A Nater Coop foi fundada em 1964 como Coopeavi e nasceu da união de 20 produtores de ovos em Santa Maria de Jetibá. Os cooperados buscavam viabilizar a atividade por meio da compra coletiva de ração e do escoamento da produção. Ao longo das décadas, diversificou as áreas de atuação, entrando em segmentos como cafeicultura, bovinocultura, horticultura, agroindústria e varejo.
Em 2022, passou por um reposicionamento estratégico, adotando o nome Nater Coop para refletir a pluralidade e compromisso com o agronegócio sustentável. Hoje, é considerada a maior cooperativa agropecuária do Espírito Santo com mais de 24 mil famílias cooperadas, 1.400 colaboradores, 42 lojas agropecuárias no Estado e em Minas Gerais, além de exportar café e pimenta-do-reino para mais de 40 países.
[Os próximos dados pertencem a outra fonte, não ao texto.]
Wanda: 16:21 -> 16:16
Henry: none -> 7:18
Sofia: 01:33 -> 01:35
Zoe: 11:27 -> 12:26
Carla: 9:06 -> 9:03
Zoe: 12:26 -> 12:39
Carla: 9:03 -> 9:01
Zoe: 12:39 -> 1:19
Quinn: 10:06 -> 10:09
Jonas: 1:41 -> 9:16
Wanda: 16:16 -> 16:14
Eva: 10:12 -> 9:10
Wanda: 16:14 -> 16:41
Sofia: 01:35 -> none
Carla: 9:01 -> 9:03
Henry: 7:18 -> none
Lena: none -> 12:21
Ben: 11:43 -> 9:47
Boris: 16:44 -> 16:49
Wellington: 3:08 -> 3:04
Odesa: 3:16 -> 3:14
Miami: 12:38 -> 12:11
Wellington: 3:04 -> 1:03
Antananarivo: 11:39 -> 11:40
Confira abaixo um vídeo de Letícia Santos contando detalhes e curiosidades da cooperativa:
A Nater Coop alia tradição, inovação e cooperação em um portfólio de marcas que refletem qualidade e confiança. A Veneza, referência em laticínios desde 1950, leva sabor e excelência às famílias brasileiras. A Liva, especialista em avicultura, garante ovos brancos e caipiras produzidos com cuidado e responsabilidade. A Pronova valoriza as regiões das Montanhas Capixabas, oferecendo cafés especiais cultivados por famílias cooperadas. Já a Rações Coope proporciona nutrição saudável e personalizada para diferentes espécies animais, fortalecendo toda a cadeia produtiva.
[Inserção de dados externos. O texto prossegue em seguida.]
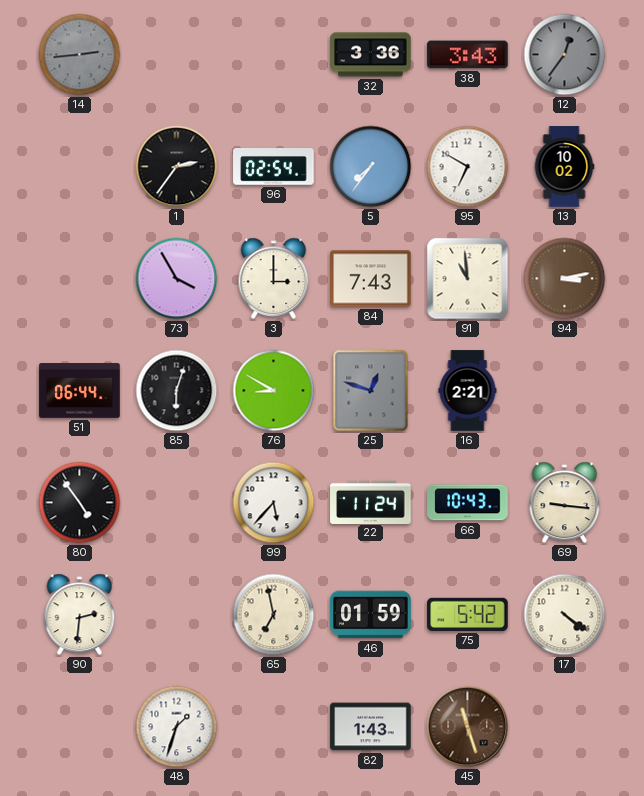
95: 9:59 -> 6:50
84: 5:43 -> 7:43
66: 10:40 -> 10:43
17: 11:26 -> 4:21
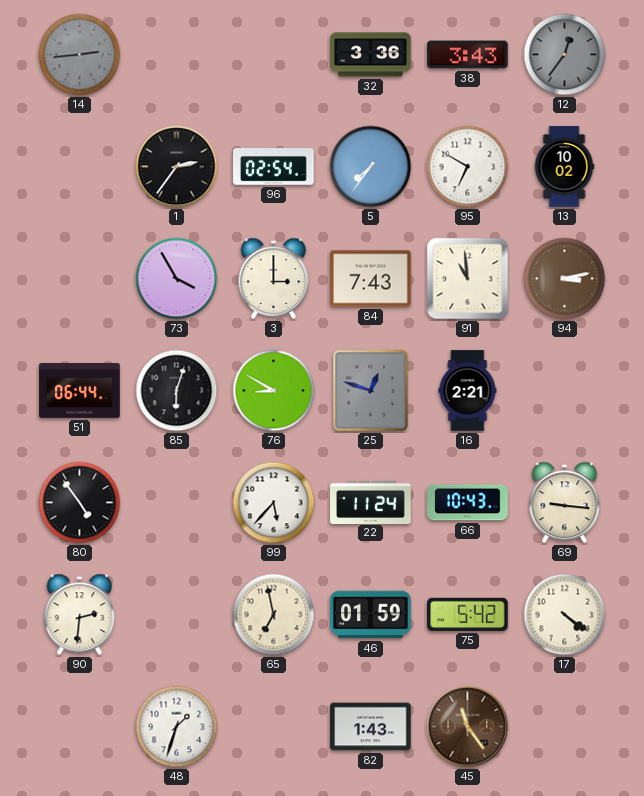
45: 11:27 -> 11:24
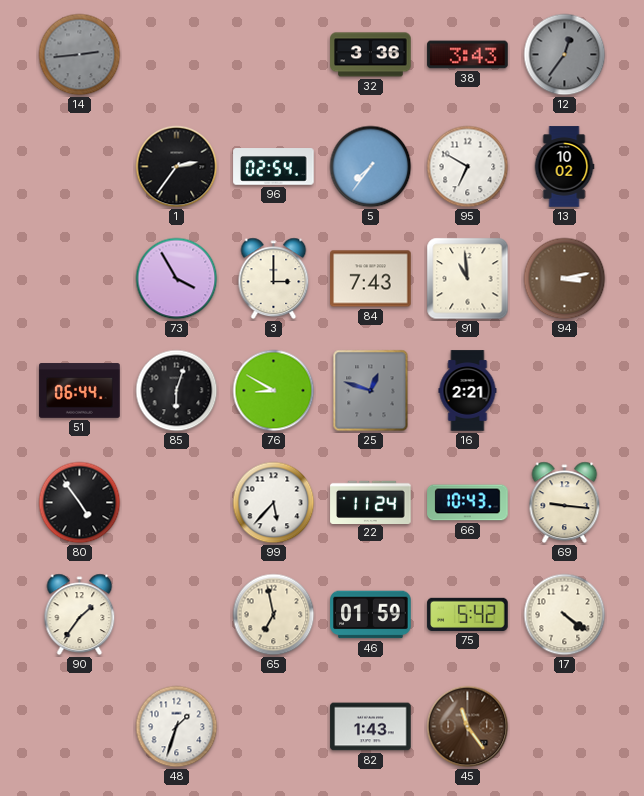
90: 2:31 -> 1:36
Conheça os princípios do Cooperativismo

Os princípios do Cooperativismo, segundo a Aliança Cooperativa Internacional (ACI), são: adesão livre e voluntária, gestão democrática pelos membros, participação econômica dos membros, autonomia e independência, educação, formação e informação, intercooperação e interesse pela comunidade. Esses princípios colocam colaboradores e comunidade no centro, em vez do lucro, garantindo o desenvolvimento socioeconômico e o bem-estar.
Na prática, o Cooperativismo funciona da seguinte maneira: um grupo de pessoas com objetivos e metas em comum se unem e abrem uma cooperativa para alcançar resultados juntos, atuando como “donas do negócio” e tomando decisões democraticamente em assembleias. Os membros contribuem para o empreendimento, compartilham dos resultados na proporção do uso dos serviços e se beneficiam da força coletiva para reduzir custos, ampliar o mercado e fortalecer sua posição em uma atividade específica.
Opinião da autora – Durante o processo de produção da reportagem, pude compreender que o cooperativismo vai muito além de uma simples instituição. Ele representa uma forma de integração que contribui para uma sociedade mais justa e inclusiva. Ter a oportunidade de escrever sobre um projeto tão rico, que impacta a vida de tantas pessoas, me proporcionou um aprendizado profundo sobre o tema e me inspirou a ser uma pessoa e uma futura profissional melhor, alguém que ouve com atenção, dá visibilidade a grupos muitas vezes silenciados e busca contribuir, por meio da escrita, para uma sociedade mais consciente. As conversas que tive ao longo das entrevistas foram experiências únicas. Em especial, o diálogo com Stefhan trouxe uma enxurrada de ideias e abriu possibilidades para novas pautas, me ajudando a compreender melhor as pessoas e suas diferenças. Além disso, ouvir os relatos de cada participante do projeto mostrou o quanto ele transforma vidas e como a inclusão e a diversidade são essenciais em qualquer ambiente, promovendo respeito, pertencimento e oportunidades reais. Por fim, conhecer a cooperativa foi uma experiência enriquecedora. Eu ainda não tinha contato com essa instituição, mas descobri o quanto o trabalho que ela realiza é fundamental e inspirador para toda a comunidade.